# Tivo Update coming... Vudu & Peacock Integration + Match Score



## dbpaddler (Sep 25, 2004)

Just saw this email...

TiVo Just Upped Its Content Game.

We have three big updates to tell you about this week! Let’s get right to it.

TiVo Stream 4K has Vudu!

Vudu is now fully integrated into TiVo Stream 4K. Not only do you get an awesome premium service for rental and purchases of movies & TV shows, but also an even larger selection of free content. Read all about it below.


Introducing TiVo Match Score.

TiVo is a matchmaker now… for your content, that is. Introducing TiVo Match Score, our newest addition to TiVo that helps you choose the best streaming services for YOU.


Peacock Has Arrived On TiVo Stream 4K.

Peacock has multiple tiers, each at different price points. The free tier offers a large selection of free shows while the Premium paid tiers unlock the entire Peacock catalog.

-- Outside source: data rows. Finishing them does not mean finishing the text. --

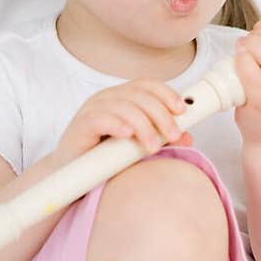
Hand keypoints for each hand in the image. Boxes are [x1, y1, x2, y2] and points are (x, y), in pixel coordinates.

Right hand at [53, 78, 193, 167]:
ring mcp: (92, 109)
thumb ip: (160, 137)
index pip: (147, 85)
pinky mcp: (80, 125)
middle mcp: (107, 98)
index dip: (166, 93)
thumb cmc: (105, 157)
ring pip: (124, 107)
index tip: (182, 111)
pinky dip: (117, 124)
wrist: (72, 174)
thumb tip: (188, 136)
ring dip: (144, 126)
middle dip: (161, 114)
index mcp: (122, 97)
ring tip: (153, 147)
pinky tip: (128, 134)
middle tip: (173, 135)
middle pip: (139, 95)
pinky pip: (100, 118)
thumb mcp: (138, 145)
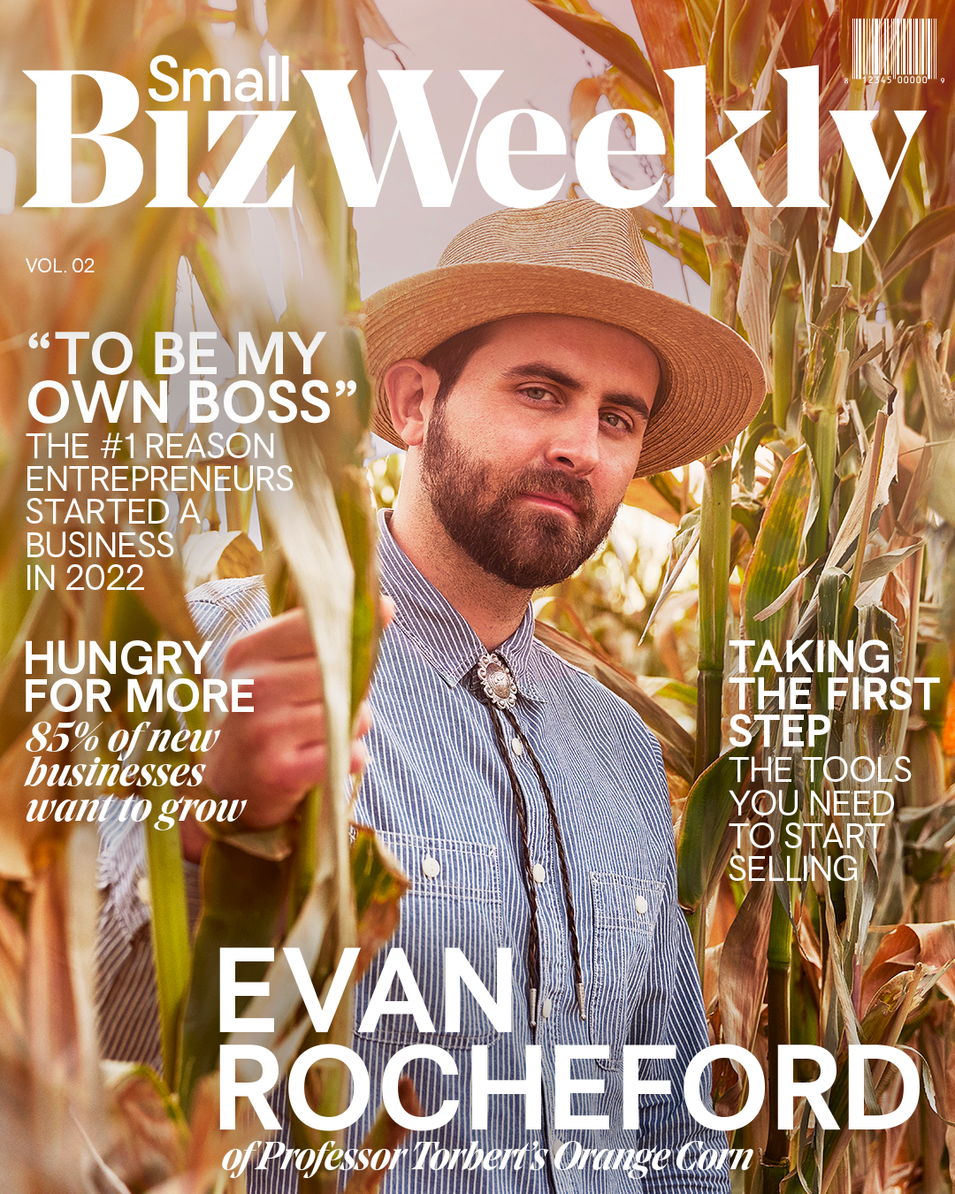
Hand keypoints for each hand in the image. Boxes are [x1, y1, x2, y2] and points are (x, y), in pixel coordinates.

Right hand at [188, 599, 392, 853]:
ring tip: (329, 733)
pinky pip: (346, 752)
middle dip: (354, 686)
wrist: (228, 786)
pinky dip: (350, 756)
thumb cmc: (266, 716)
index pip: (318, 624)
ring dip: (354, 724)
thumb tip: (385, 604)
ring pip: (348, 712)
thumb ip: (327, 636)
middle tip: (335, 703)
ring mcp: (263, 729)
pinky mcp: (279, 772)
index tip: (356, 648)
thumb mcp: (279, 666)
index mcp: (248, 650)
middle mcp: (252, 685)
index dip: (348, 637)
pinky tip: (331, 757)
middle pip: (339, 670)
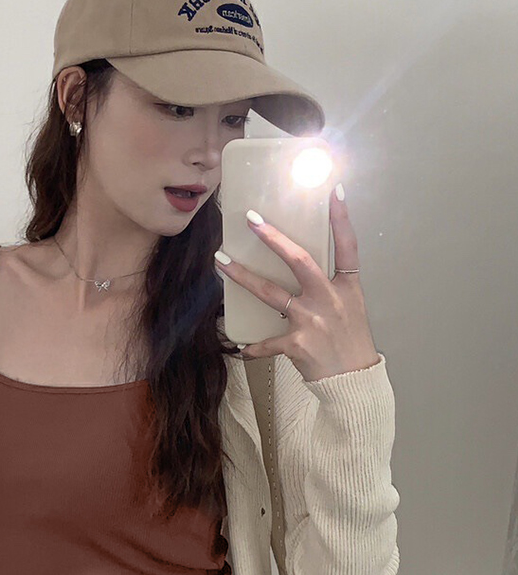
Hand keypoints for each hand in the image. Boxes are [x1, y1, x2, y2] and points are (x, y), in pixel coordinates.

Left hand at [214, 184, 379, 382]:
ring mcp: (311, 320)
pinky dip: (253, 347)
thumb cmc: (351, 344)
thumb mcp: (350, 309)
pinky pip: (267, 341)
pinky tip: (241, 348)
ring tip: (220, 262)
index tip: (334, 191)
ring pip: (270, 293)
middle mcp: (329, 299)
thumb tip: (303, 271)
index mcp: (346, 288)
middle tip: (251, 219)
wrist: (354, 383)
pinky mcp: (296, 343)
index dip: (342, 219)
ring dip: (242, 276)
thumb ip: (329, 288)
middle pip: (299, 261)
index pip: (347, 247)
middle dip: (273, 238)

More on that, here:



Sent from my SM-N981U using Tapatalk


----------



## Alex_7 (Jun 24, 2020)

this is all old news

TS4K Match Score on the way ...


----------



## TRoss68 (Sep 13, 2014)

*Can* *TiVo Stream 4K be used with Tivo Roamio? and if so how would you hook it up?*


----------



## dbpaddler (Sep 25, 2004)

TRoss68 said:


> *Can* *TiVo Stream 4K be used with Tivo Roamio? and if so how would you hook it up?*


No

Sent from my Surface Duo using Tapatalk


----------



## dbpaddler (Sep 25, 2004)

Alex_7 said:


> this is all old news
> 
> TS4K Match Score on the way ...
> 
> View attachment 55726


Wonder why they just got around to the email

Sent from my Surface Duo using Tapatalk


----------